Die europäischen Raffinerien haben sich weitgehend auf die veränderten Rohölströme eingestellt. Lieferungen aus den USA, Kasachstan, der Nordsee, Westafrika und Lateinamerika ersetzen einen Grossteil der bisherigen Mengen aus dem Nahen Osten. Ein kleiner Teil saudischen Rohöls erreicht Europa weiterhin über das Rote Meer.
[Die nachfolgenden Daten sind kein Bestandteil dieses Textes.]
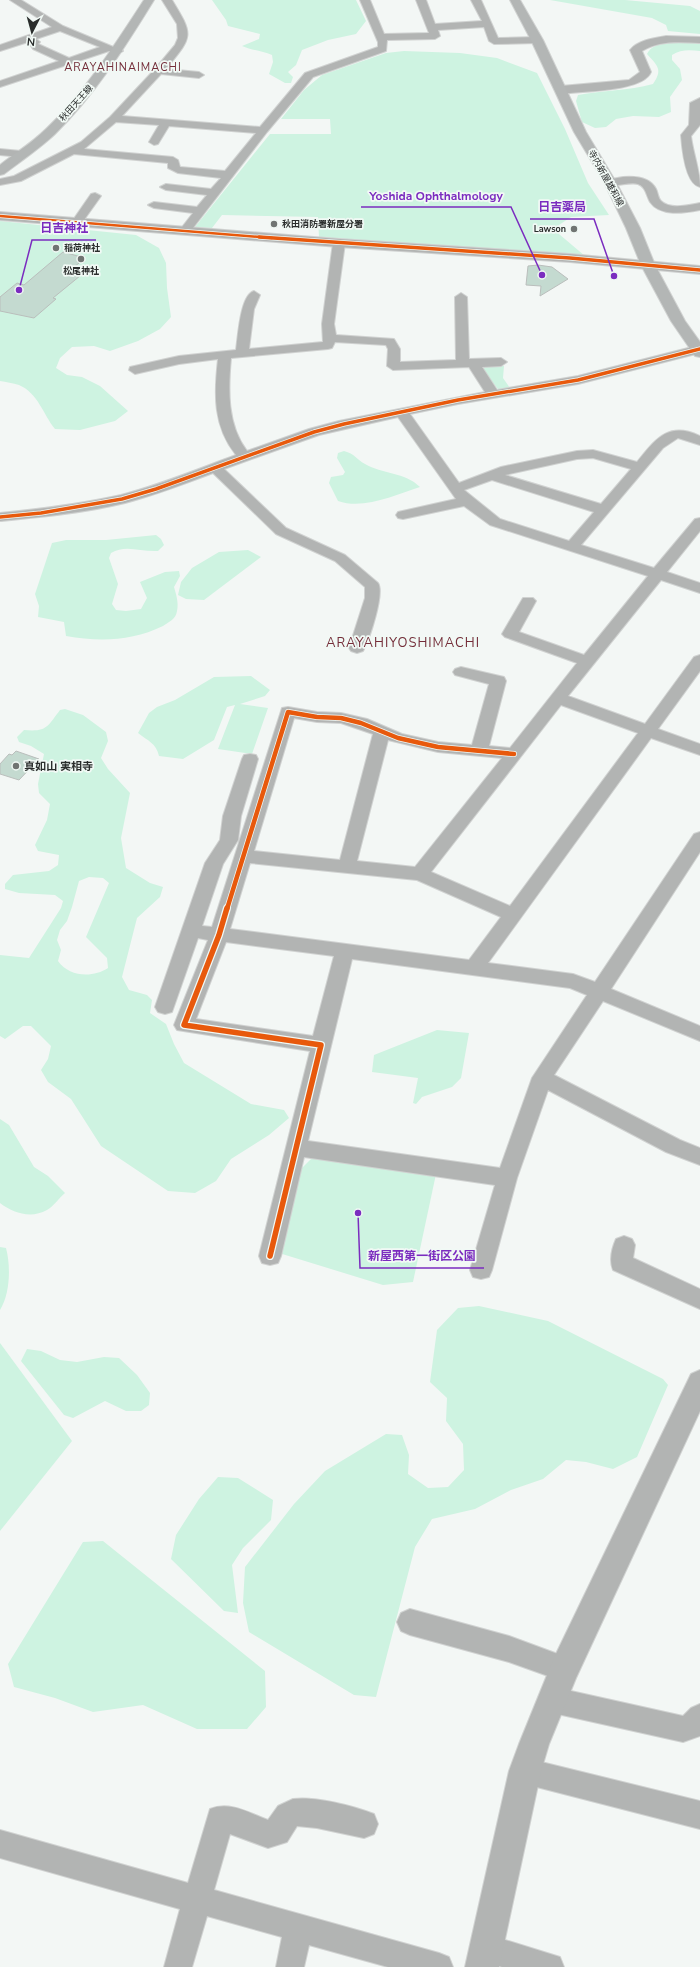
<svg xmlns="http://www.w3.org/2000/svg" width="700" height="1967" font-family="'Nunito Sans','Noto Sans JP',sans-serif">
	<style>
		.green { fill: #cef3e1; fill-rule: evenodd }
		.building { fill: #c4dad0; stroke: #babebc }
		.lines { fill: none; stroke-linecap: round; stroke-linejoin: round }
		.minor-casing { stroke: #d0d2d1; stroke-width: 2 }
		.tertiary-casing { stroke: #d0d2d1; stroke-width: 2 }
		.primary-casing { stroke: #d0d2d1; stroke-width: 2 }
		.minor { fill: #b2b4b3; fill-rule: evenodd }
		.tertiary { fill: #b2b4b3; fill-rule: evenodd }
		.primary { fill: #b3b6b5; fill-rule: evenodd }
		.cycleway-far3-casing { stroke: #f1f9f5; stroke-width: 4 }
		.cycleway-far2-casing { stroke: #f1f9f5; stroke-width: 5 }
		.cycleway-far1-casing { stroke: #f1f9f5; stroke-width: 6 }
		.cycleway-casing { stroke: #f1f9f5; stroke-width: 8 }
		.cycleway-far3 { stroke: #e8590c; stroke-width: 2.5 }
		.cycleway-far2 { stroke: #e8590c; stroke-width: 3.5 }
		.cycleway-far1 { stroke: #e8590c; stroke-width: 4.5 }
		.cycleway { stroke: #e8590c; stroke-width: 5.5 }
		.poi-dot { fill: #707472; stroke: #f1f9f5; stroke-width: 1.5 }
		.labels { text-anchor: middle; stroke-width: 3.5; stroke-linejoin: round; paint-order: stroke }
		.far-street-label { font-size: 9px; fill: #2a2d2c; stroke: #f1f9f5 }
		.far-poi-label { font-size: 9px; font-weight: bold; fill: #2a2d2c; stroke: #f1f9f5; text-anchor: start }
		.far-quarter-label { font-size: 11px; letter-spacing: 1px; fill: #742d39; stroke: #f1f9f5 }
		.poi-label { font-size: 11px; font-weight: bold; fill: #2a2d2c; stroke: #f1f9f5; text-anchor: start }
		.quarter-label { font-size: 13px; letter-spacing: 1px; fill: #742d39; stroke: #f1f9f5 }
		.leader { fill: none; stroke: #7b2cbf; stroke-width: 1.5 }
		.callout-dot { fill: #7b2cbf; stroke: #f1f9f5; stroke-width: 1.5 }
		.callout-label { font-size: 12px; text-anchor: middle; font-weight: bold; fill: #7b2cbf; stroke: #f1f9f5; stroke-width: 3.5; stroke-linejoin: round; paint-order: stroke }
	</style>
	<rect width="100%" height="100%" fill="#f3f7f5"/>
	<!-- green -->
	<g class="green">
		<path d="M212 0H356L366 21 356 34 328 40 302 50 296 65 288 72 293 77 291 83H285L269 74 273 62 272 55C262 51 251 50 242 46L259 39 260 34 228 26 226 20Z"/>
		<path d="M550 0H625L690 6 700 11V34L668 31 666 25 652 18Z"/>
		<path d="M668 43H700V51C690 50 681 49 672 55V60L680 69 682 80 670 97 671 112 659 117 633 116 616 119 606 127 595 128 582 122 576 101 578 95C603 90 628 91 653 84 663 70 658 66 647 54 651 46 659 44 668 43Z"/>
		<path d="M404 51 460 53 497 58 537 73 565 129 588 183 609 215 571 217 559 225V234L585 256 319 237 318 217 222 215 212 228 195 227 270 134H331L330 119H281L304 90 322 75 386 53Z"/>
		<path d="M0 221 136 235 159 248 166 263 167 288 171 317 160 329 138 341 110 351 94 346 72 347 60 358 56 368 67 375 82 377 100 386 128 411 115 421 80 430 55 429C43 414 38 393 19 385 13 383 6 382 0 381Z"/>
		<path d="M485 366H504L503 378 510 388 498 389 482 369Z"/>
		<path d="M344 451C355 454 356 459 365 464 382 474 405 472 420 487 395 495 364 510 338 501L329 483 331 477 343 475 345 472 337 458 338 453Z"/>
		<path d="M156 535 161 539 164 545 158 551C140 552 126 544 111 553L109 558 118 584 112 604 116 610 126 611 141 609 147 598 140 582 165 572 179 571 180 576 174 587C176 594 179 603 177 611 176 619 169 622 163 626 132 641 100 642 66 636L64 622 38 617 39 606 35 594 52 543 66 540H106Z"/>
		<path d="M248 550 261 557 204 600 186 599 178 595 181 582 192 568 219 552Z"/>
		<path d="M251 676 270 690 265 696 240 704 268 708 252 754 218 749 235 705 227 707 214 740 183 759 159 756C156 743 148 741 138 733L149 713 157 707 175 700 214 677Z"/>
		<path d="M65 709 83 715 106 732 108 741 101 758 108 769 130 793 121 838 126 868 150 883 163 887 160 897 137 918 122 977 129 990 147 995 152 1000 150 1013 166 1024 174 1044 184 1063 251 1104 284 1110 289 1118 269 1135 231 1159 216 1181 195 1193 168 1191 101 1146 71 1099 48 1082 41 1070 48 1059 51 1046 31 1026H23L5 1039 0 1036V955L29 958 61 908 63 901 55 895 19 893 5 889V884L13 875 49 871 58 865 59 855 38 851 35 845 47 820 50 804 39 793 38 784 44 754 31 746 19 742 17 737 24 730C47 732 47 727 60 710ZM89 877 103 878 109 883 86 937 107 958 108 968C93 978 69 977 58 961L61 950 57 940 60 930 67 921 72 907 79 881Z"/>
		<path d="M437 1030 469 1033 461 1078 452 1087 422 1097 416 1104 413 1103 418 1078 372 1072 374 1055Z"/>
		<path d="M0 1119 9 1125 34 1167 48 1176 65 1193C59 1198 53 1207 47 1210 31 1219 13 1213 0 1203Z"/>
		<path d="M313 1157 436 1174 413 1282 383 1285 279 1253 300 1170Z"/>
		<path d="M0 1247 6 1248C11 1267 10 1294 0 1310Z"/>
		<path d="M479 1306 548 1321 663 1379 668 1385 637 1457 613 1469 586 1462 566 1460 543 1479 511 1490 475 1509 432 1519 415 1547 376 1697 354 1695 249 1632 243 1603 245 1567 294 1504 325 1471 386 1434 402 1435 409 1455 408 1474 428 1488 448 1487 464 1470 463 1444 446 1421 447 1398 430 1382 437 1330 458 1308Z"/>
		<path d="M0 1343 72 1441 0 1531Z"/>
		<path d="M27 1349 41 1351 60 1360 77 1362 104 1357 119 1358 137 1375 150 1393 149 1405 141 1411H126L105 1401 73 1418 64 1415 21 1361Z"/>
		<path d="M218 1477 238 1478 273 1500 271 1520 243 1548 232 1565 238 1613 224 1611 171 1559 176 1535 199 1499Z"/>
		<path d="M103 1541 265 1671 266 1707 247 1729H197L143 1705 93 1712 55 1698 14 1687 8 1664 83 1542Z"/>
	</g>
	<!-- building -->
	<g class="building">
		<path d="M63 252 85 258 73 268 86 271 53 298 56 299 34 318 0 311V297L17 283 24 285Z"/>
		<path d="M538 265 552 267 568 279 540 296 541 286 526 285 528 266Z"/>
		<path d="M16 751 39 759 19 780 0 774V764L9 754 12 755Z"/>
	</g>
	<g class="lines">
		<!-- minor casing -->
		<g class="minor-casing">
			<g id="minor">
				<path d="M10 0H21L63 26 123 51 118 54 109 51 0 87V81L59 61 33 49 28 42 0 51V45L52 27ZM60 31 100 47 69 58 38 44 40 42 36 39Z"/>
				<path d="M162 0H172C194 36 193 36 166 69L199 72 204 75 199 78 161 74 122 116 260 127 305 73 378 47V42L360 0H370L384 34 429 33 416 0H426L435 24 482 21 471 0H481L498 38 537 37 542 40 537 43 494 44 489 41 484 27 438 30 440 36 435 39 387 40 386 51 313 77 267 132 189 233 185 234 179 231 193 213 154 208 148 205 154 202 197 207 207 195 166 190 160 187 166 184 211 189 221 178 178 173 168 168V163L74 154 21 181 0 185V179L14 176 81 142 110 117 155 69 175 45 178 38 177 24ZM116 122 159 125 149 142 154 145 158 144 169 126 256 133 225 171 180 167 178 160 173 157 84 149Z"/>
				<path d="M700 98V125L691 136C693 153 700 170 700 187 685 184 682 148 681 135L689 125 690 103Z"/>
				<path d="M0 149 21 151 26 154 21 157 0 155Z"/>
				<path d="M623 177C635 176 650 177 656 189 658 193 658 198 661 201 670 210 689 205 700 203V210C685 213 660 217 650 202 646 195 646 187 638 184 628 181 611 190 604 182L606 180Z"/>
				<path d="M95 193 101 196 81 224H73L71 222 73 220 91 194Z"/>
				<path d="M339 240 345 243 334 324 336 335 394 339 400 349V362L456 360 455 297 461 293 467 297 469 359 501 358 507 362 501 366 482 367 497 390 578 376 700 345V353L578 384 458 404 410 414 459 483 501 467 577 451 593 450 637 462C656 439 668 421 700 436V445L678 438 663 448 581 545 654 568 695 519 700 518V531L667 572 700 583V593L661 580 568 696 645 724 694 657 700 655V671L658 729 700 744V755L651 738 488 963 573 974 595 982 694 834 700 832V852L611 989 700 1026V1041L603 1001 554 1075 680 1140 700 1148V1165L666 1152 548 1090 517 1178 492 1270 489 1277 481 1279 473 1277 470 1270 495 1185 304 1157 281 1256 278 1263 270 1265 262 1263 259 1256 310 1051 177 1030 174 1025 208 940 198 938 172 1012 165 1014 158 1012 155 1007 205 863 220 840 223 816 242 759 244 755 250 754 256 755 258 759 241 816 238 840 223 864 202 926 212 927 282 708 288 707 317 712 341 713 367 719 402 734 438 742 472 745 489 684 455 675 453 672 455 669 461 667 504 677 506 681 489 746 510 748 577 663 505 637 502 634 523 598H533L536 601 519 632 584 655 648 576 490 525 464 506 403 519 398 518 396 515 398 512 456 499 398 417 319 435 224 469 286 528 345 555 378 583C385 593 369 641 363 651L357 653 351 651 349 648 365 598V587L335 561 276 534 213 473C184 484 155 495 125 503 84 513 41 517 0 521V513C40 509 81 504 121 495 160 485 198 469 236 455 213 426 214 395 218 359L179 364 135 374 129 370 130 367 179 356 236 350C238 337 240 295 254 291L260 295 254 309 249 349 323 342 322 324 333 243ZM335 342 386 345 388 349 387 366 393 370 469 367 485 392 339 421 309 429 247 451C227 425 228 390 231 358L328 349 332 348ZM593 458 631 469 601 504 505 475 577 459ZM492 480 594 512 569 541 500 519 464 490ZM561 705 638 733 510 906 431 872ZM294 718 317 722 341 723 373 734 340 860 254 851ZM388 740 438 752 502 758 415 867 357 861ZM250 863 417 880 501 917 469 960 230 929ZM226 942 334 956 313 1036 196 1019ZM352 959 570 988 587 995 532 1078 500 1168 308 1141Z"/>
				<path d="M624 1236 632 1239 635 1245 633 1258 700 1289V1309L613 1270C609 1260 612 1248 616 1239Z"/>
				<path d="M410 1609 509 1636 574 1660 578 1669 574 1678 565 1682 509 1662 410 1635 401 1631 397 1622 401 1613Z"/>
				<path d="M553 1687 683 1716 691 1708 700 1704V1736L683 1742 553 1713 544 1709 540 1700 544 1691Z"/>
				<path d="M525 1758 700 1801V1829L525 1784 516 1780 512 1771 516 1762Z"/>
				<path d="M293 1799C315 1796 354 1806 374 1814L378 1824 374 1834 364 1838 317 1828 297 1826 287 1842 268 1848 230 1834 214 1890 439 1953 449 1957 453 1967H388L309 1945 304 1967H276L282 1937 207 1916 192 1967H164L180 1909 0 1858V1830L188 1883 210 1809C230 1801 249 1813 268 1820L278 1806Z"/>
				<path d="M486 1934 560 1957 564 1967H502L476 1958 472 1948 476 1938Z"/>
			</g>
		</g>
		<!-- tertiary casing -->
		<g class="tertiary-casing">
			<g id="tertiary">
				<path d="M666 36 700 37V43C680 42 659 40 642 51L651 72C643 92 581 91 561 94L555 90 561 86 629 80 640 72 630 50C638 40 654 38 666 36Z"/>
				<path d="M0 212 339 239 570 254 700 266V274L570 262 339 247 0 220Z"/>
				<path d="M700 1370V1411L576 1678 549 1744 541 1771 499 1967H465L509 1771 519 1744 554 1658 691 1374Z"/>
			</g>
		</g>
		<!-- primary casing -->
		<g class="primary-casing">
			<g id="primary">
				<path d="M144 0H154C125 47 95 95 55 134 39 149 21 161 4 174L0 175V165C15 153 32 143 46 129 85 92 114 46 144 0Z"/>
				<path d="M510 0H520L543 40 586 132 616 182 640 228 655 265 685 321 700 342V357L695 356 671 321 641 265 626 228 604 182 574 132 531 40Z"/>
			</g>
		</g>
		<!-- minor -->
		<use href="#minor" class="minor"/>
		<!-- tertiary -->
		<use href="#tertiary" class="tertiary"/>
		<!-- primary -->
		<use href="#primary" class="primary"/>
		<!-- cycleway-far3 casing -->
		<g class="cycleway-far3-casing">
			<path id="cycleway-far3" d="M0 216 272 238"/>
		</g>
		<!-- cycleway-far2 casing -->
		<g class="cycleway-far2-casing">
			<g id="cycleway-far2">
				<path d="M259 237 570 258 700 270"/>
				<path d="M0 517 41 513 122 499 156 489 314 432 344 424 458 400 578 380 700 349"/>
			</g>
		</g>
		<!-- cycleway-far1 casing -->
		<g class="cycleway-far1-casing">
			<path id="cycleway-far1" d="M227 909 288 712 317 717 341 718 361 723 398 738 438 747 514 754"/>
		</g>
		<!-- cycleway casing -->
		<g class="cycleway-casing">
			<path id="cycleway" d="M227 908 219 935 184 1025 321 1045 270 1256"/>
		</g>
		<!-- cycleway-far3 -->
		<use href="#cycleway-far3" class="cycleway-far3"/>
		<!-- cycleway-far2 -->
		<use href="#cycleway-far2" class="cycleway-far2"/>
		<!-- cycleway-far1 -->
		<use href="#cycleway-far1" class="cycleway-far1"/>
		<!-- cycleway -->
		<use href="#cycleway" class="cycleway"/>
	</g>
	<!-- markers -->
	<g class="poi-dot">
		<circle cx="274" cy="224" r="4"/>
		<circle cx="574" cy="229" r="4"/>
		<circle cx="56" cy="248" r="4"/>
		<circle cx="81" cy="259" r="4"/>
		<circle cx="16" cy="766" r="4"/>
	</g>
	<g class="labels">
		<!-- far-street labels -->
		<g class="far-street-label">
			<text transform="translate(76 103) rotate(-48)" y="3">秋田天王線</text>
			<text transform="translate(606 178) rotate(61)" y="3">寺内新屋雄和線</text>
		</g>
		<!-- far-poi labels -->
		<g class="far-poi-label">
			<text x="282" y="227">秋田消防署新屋分署</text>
			<text x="566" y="232" text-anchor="end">Lawson</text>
			<text x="64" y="251">稲荷神社</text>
			<text x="81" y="274" text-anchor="middle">松尾神社</text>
		</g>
		<!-- far-quarter labels -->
		<g class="far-quarter-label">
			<text x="123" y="71">ARAYAHINAIMACHI</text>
		</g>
		<!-- poi labels -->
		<g class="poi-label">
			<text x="24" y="770">真如山 実相寺</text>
		</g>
		<!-- quarter labels -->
		<g class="quarter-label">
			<text x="403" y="647">ARAYAHIYOSHIMACHI</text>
		</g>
	</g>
	<!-- callouts -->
	<path class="leader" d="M542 275L511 207H361M614 276L594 219H530M19 290L32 240H96M358 1213L360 1268H484"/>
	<g class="callout-dot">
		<circle cx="542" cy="275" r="4"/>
		<circle cx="614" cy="276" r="4"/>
		<circle cx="19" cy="290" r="4"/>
		<circle cx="358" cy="1213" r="4"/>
	</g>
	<g class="callout-label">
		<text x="436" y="200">Yoshida Ophthalmology</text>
		<text x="562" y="211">日吉薬局</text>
		<text x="64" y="232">日吉神社</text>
		<text x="422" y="1260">新屋西第一街区公園</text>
	</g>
	<!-- north arrow -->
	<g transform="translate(32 32) rotate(186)" stroke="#f1f9f5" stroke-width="3" paint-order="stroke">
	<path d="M0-3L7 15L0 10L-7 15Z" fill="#2a2d2c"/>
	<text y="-6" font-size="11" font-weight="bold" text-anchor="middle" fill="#2a2d2c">N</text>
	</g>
</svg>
Die schnelle Anpassung der Beschaffung zeigt, dass der europäische Raffineriesektor kurzfristig über eine hohe Flexibilität verfügt. Gleichzeitig führt die hohe Auslastung der Raffinerien zu steigenden Margen. Damit wird aktuell ein zusätzliches Fass Mineralölprodukt deutlich höher bewertet als ein zusätzliches Fass Rohöl.
Eine nachhaltige Beruhigung des Ölmarktes ist daher weiterhin verfrüht. Die geopolitischen Risiken bleiben bestehen und dürften auch in den kommenden Wochen für erhöhte Volatilität sorgen. Die Versorgung der Schweiz weiterhin durch die tiefen Pegelstände am Rhein erschwert. Die Inland-Preise für Heizöl und Treibstoffe sind deswegen bis auf weiteres hoch.